国や医師会が批判する「混合診療」を導入すれば安全性が上がる---上昌広『医療詐欺』第7章より

リストラだけでは医療は甦らない

医師も足りない、患者の自己負担も多い。しかし、今の日本の状況を考えるとこれ以上、公的医療保険からの支払いを増やすということは現実的には難しいでしょう。この状況は、銀行からの追加融資を打ち切られ、倒産寸前に追い込まれた企業とよく似ています。

事実、厚労省が発表した2011年度の病院の収支状況(181病院の収支を調査)では、黒字になったのは全体の4%のみ。専門領域別に見ると外科だけが黒字で、麻酔科は63%、皮膚科は54%、精神科は43%、産婦人科は14%の赤字です。

このような赤字が何年も続いていれば、そこで働く医師や看護師が人員を削減され、過重労働ですり減っているのも当然です。つまり、医療というのはいわば「倒産寸前のブラック企業」なのです。

もし鉄道会社、航空会社、あるいは食品会社がこのような経営状況だったら、みなさんはその企業のサービスを利用しようと思いますか?

「命」を預けたくないと思うのが当然ではないでしょうか。

では、医療というシステムの「倒産」を食い止め、甦らせるにはどうすべきでしょう。これまで厚労省は医師を減らし、看護師を減らすという「リストラ」と、病院の収入源である診療報酬を減らすという「経費削減」を敢行してきました。

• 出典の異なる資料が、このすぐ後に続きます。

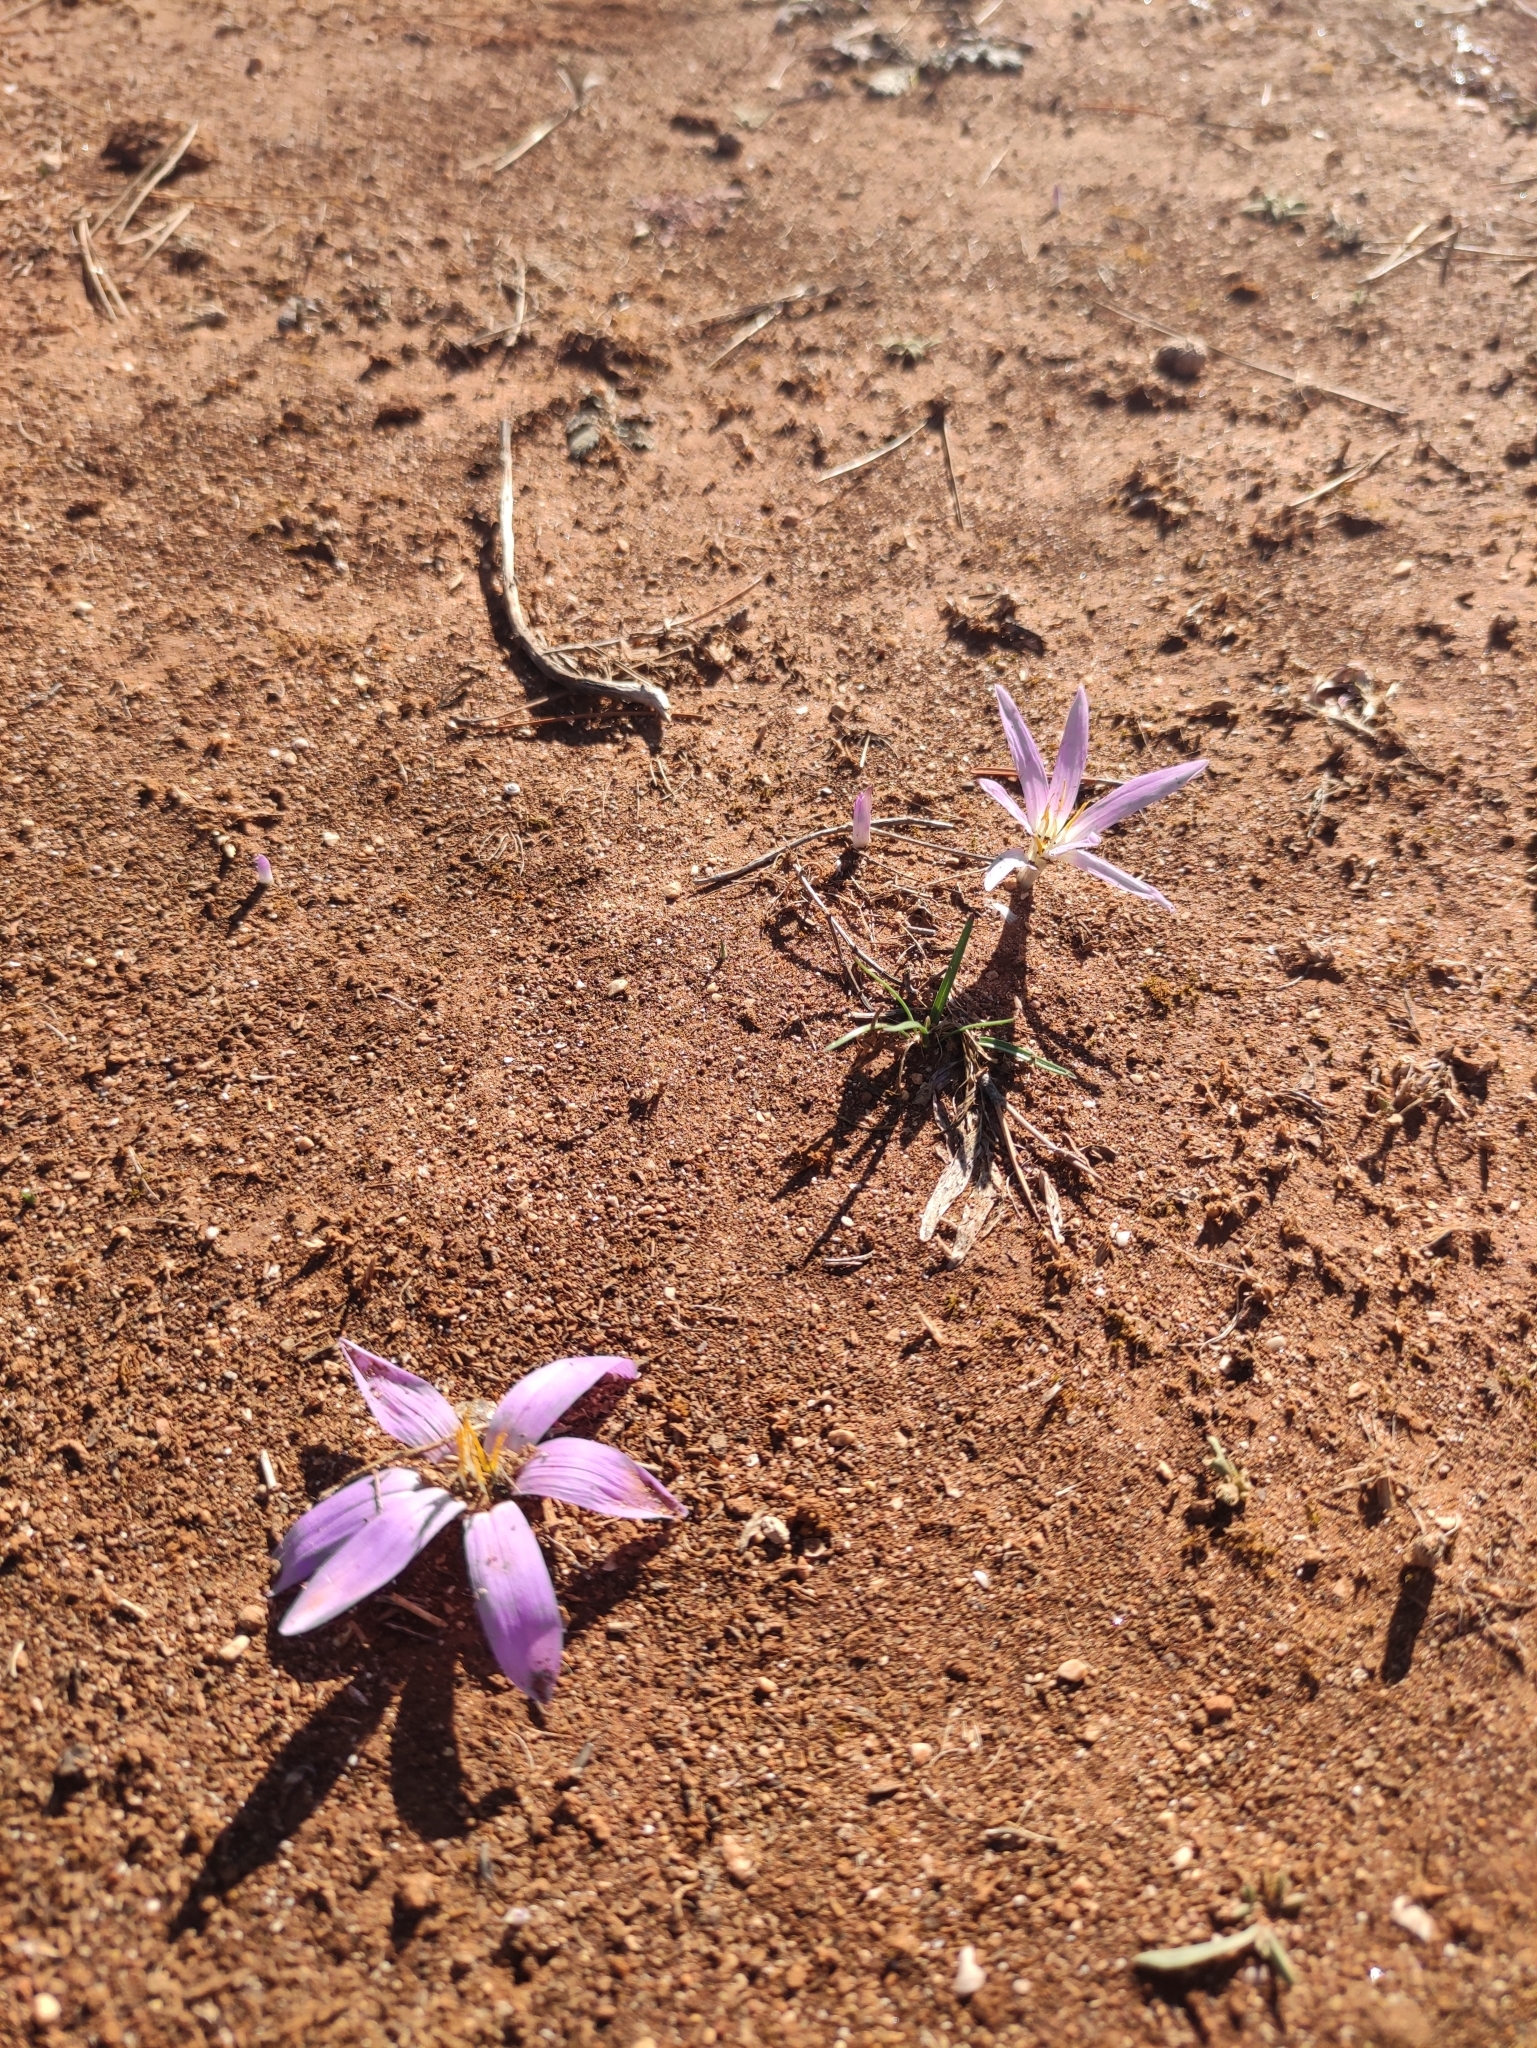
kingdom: Plantae
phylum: Tracheophyta
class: Liliopsida
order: Liliales
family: Colchicaceae
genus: Colchicum
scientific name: Colchicum filifolium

無駄の削減はたしかに大切ですが、それだけで企業は甦らないことは、サラリーマンのみなさんならば、よくご存じでしょう。企業が甦るためには人事システムやビジネスモデルなどを根本から変えるような大規模な改革、つまりイノベーションが必要です。

これを医療に置き換えれば、まずひとつ挙げられるのが「混合診療」の導入だと私は思っています。

「混合診療」のメリット

「混合診療」とは公的医療保険でまかなう保険診療と、専門性が高い自由診療を組み合わせ、後者を患者であるみなさんに負担していただくというものですが、現在の日本では禁止されています。

たとえば、もしあなたが医療機関で、医療費20万円の保険診療にくわえて10万円の自由診療を受けようとすると、30万円をすべて自己負担しなくてはいけません。

「混合」という概念自体が認められていないので、「自由診療」が少しでも加われば、それはすべて「自由診療」とみなされてしまうのです。

もし「混合診療」が解禁された場合、医療費20万円の部分は自己負担割合が3割のサラリーマンならば、支払うのは6万円、それに自由診療の10万円を合わせた16万円が自己負担となります。つまり、自由診療を選択しやすくなるのです。

これまで保険診療分まですべて払わされるという重荷から、自由診療を受けたくても受けられなかったという患者からすればこれは大きなメリットがあります。

治療の選択肢が増えるわけですし、別に認めてもいいじゃないかとみなさんの立場からは思うでしょうが、多くの医師は「とんでもない」と解禁に猛反発しています。たとえば、「日本医師会」はわざわざ公式サイトに「日本医師会は、混合診療の容認に反対します!」という項目をつくり、以下のように訴えました。

社会保障を充実させることは、国の社会的使命であることが日本国憲法にも規定されています。国が果たすべき責任を放棄し、お金の有無で健康や生命が左右されるようなことがあってはなりません。

(中略)

健康保険の範囲内の医療では満足できず、さらにお金を払って、もっと違う医療を受けたいというひとは確かにいるかもしれません。しかし、「より良い医療を受けたい」という願いは、「同じ思いを持つほかのひとにも、同様により良い医療が提供されるべきだ」という考えを持つべきです。(日本医師会公式サイトより)

要するに、「自由診療」が受けやすくなると、これをやる医師が増える。混合診療をできる患者はいいが、保険診療だけをする患者に提供する医療と「格差」が生じるじゃないかというわけです。